Desde o acidente, os filhos de Salvador já passaram por necrotérios, hospitais e delegacias de quase todo o recôncavo baiano sem pistas do pai.
Na delegacia de Vera Cruz, o maior dos dois municípios que formam a ilha de Itaparica, Marcelo buscou saber se pertences de seu pai haviam sido encontrados. Nada.
Mais adiante, na praça da cidade onde moradores depositaram flores e acenderam velas em homenagens às vítimas, buscou informações com bombeiros sobre as buscas por corpos.
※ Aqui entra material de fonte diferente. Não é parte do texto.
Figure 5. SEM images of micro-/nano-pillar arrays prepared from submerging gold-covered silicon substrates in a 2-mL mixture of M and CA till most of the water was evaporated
Sem sucesso.Enquanto caminhava pelas ruas da cidade, escutou moradores comentando que dois corpos do acidente haviam sido encontrados na praia Barra Grande, também na ilha, a 20 km de Vera Cruz.
Ainda sem resposta, Marcelo foi para o sítio do pai. Lá encontrou Preto, o vira-lata do pai cuidando do terreno. O cão tem sido alimentado por vizinhos e familiares desde que Salvador deixou o local.
SÍTIO VAZIO
O sítio ainda está decorado com bandeirinhas de São João e fitas brancas do Senhor do Bonfim amarradas nos postes."Aqui era a farra dele, das famílias e dos amigos. A gente vinha, fazia uma festa, jogava dominó", diz o amigo Júlio Conceição.
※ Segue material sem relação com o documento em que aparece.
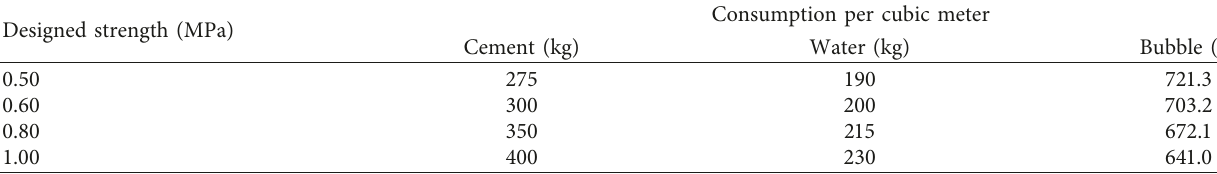
Table 2: Proposed mix proportions by CJJ/T177.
Na porta da casa, uma foto de Irmã Dulce -religiosa que se notabilizou pelo trabalho assistencial em Salvador e foi beatificada em 2011.
A beata dá nome a um hospital filantrópico na capital baiana. Nele, Salvador Souza foi operado e curado de uma infecção grave. Desde então, virou devoto."Uma vez por mês ele ia levar as mangas e cocos que pegava no sítio para a equipe do hospital", conta Marcelo.Em pé, em frente ao píer de onde o pai partiu e não voltou, Marcelo mira o horizonte.Ele acredita que o pai possa estar vivo em algum outro ponto da baía, sem conseguir entrar em contato."Como corpo ainda não apareceu, ainda resta uma esperança. Se tivesse morrido, já teria aparecido a essa hora. Isso me dá calma", diz.